В зал занесли два тяжелых сундука, которые были немедленно открыты настежь. Они были плотно набиты золотой и серебряной посудой, украшениями и кошелями с монетой. За время бунта герцог и граф награбили достаточно, и они прекрасно знали, что королю об этом известно. Что есть золото, когда на кону жизнь?

- Ах вы, хитрые лисы, - укоризненно покачал головой Гунтрамн. Он уже принял их капитуляцию, но пока они должны помучиться, оставаясь в неведении насчет своей судьбы. – Вы хотите купить меня украденным у меня же? Да как вы посмели? А я уж думал простить вас, нечестивцев. Отец Григорий так просил за вас.

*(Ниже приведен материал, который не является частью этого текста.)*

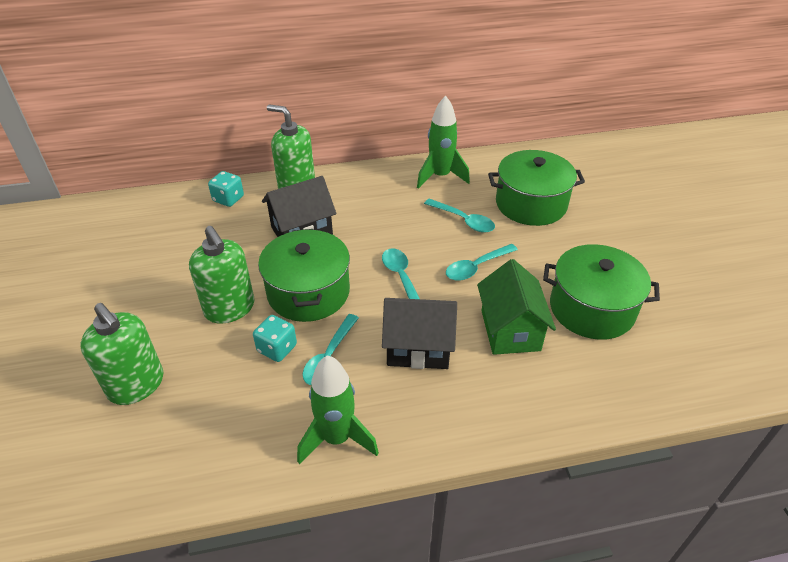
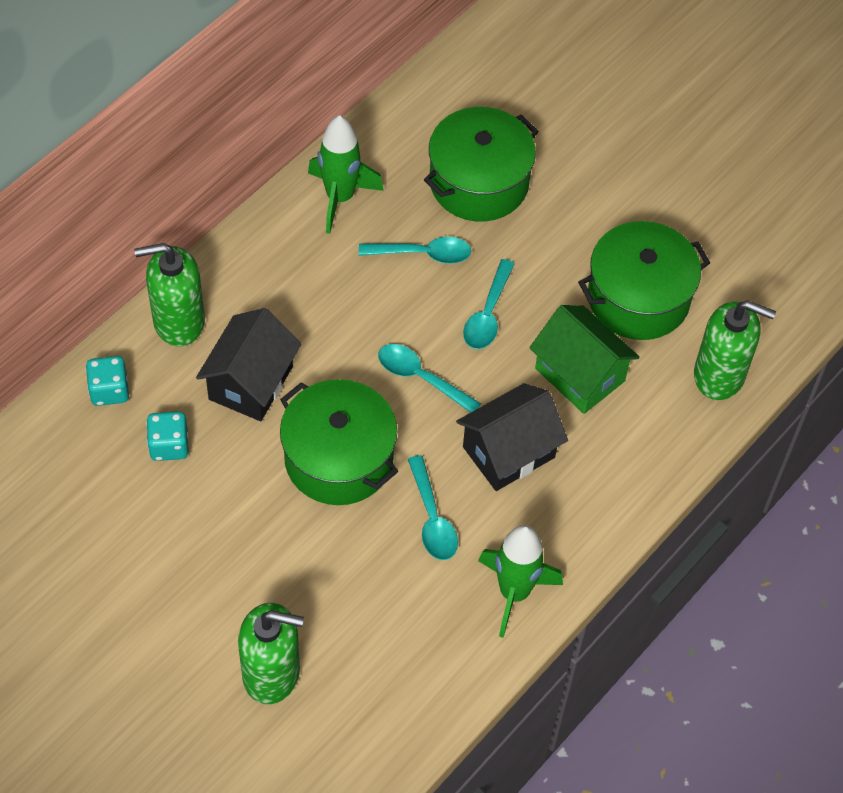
camera: 40 degrees left, 15 degrees up
(230, 308) = (274, 532): green soap dispenser -> green soap dispenser (719, 375)
(277, 348) = (371, 543): turquoise dice -> turquoise dice (169, 445)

Мятежники упали на колени, отчетливо ощущая лезвие меча на своей шее. Король Гунтрамн, подобно римским императорам, носил смерть на кончике своего языка. Никто не оспорил бы его приказ, и оба бунтовщика обливались потом под нарядными туниками. Гунтрамн держал паузу, он наслаждался тем страхом и унижением, что сейчас испытывали эти люди. Он был бы не прочь их казнить, но воля святого… Ее он игнорировать не мог. Король упивался происходящим, понимая, что стоящие перед ним теряют месяц жизни за каждую секунду, что он молчит.

- Я прощаю вас, - вымолвил, наконец, король. – Но если еще раз вы ослушаетесь меня, негодяи, то я выпишу палача из самого Константинополя. Император окажет мне эту любезность. И тогда ваша участь станет уроком для знати всех трех королевств. Вы меня хорошо поняли?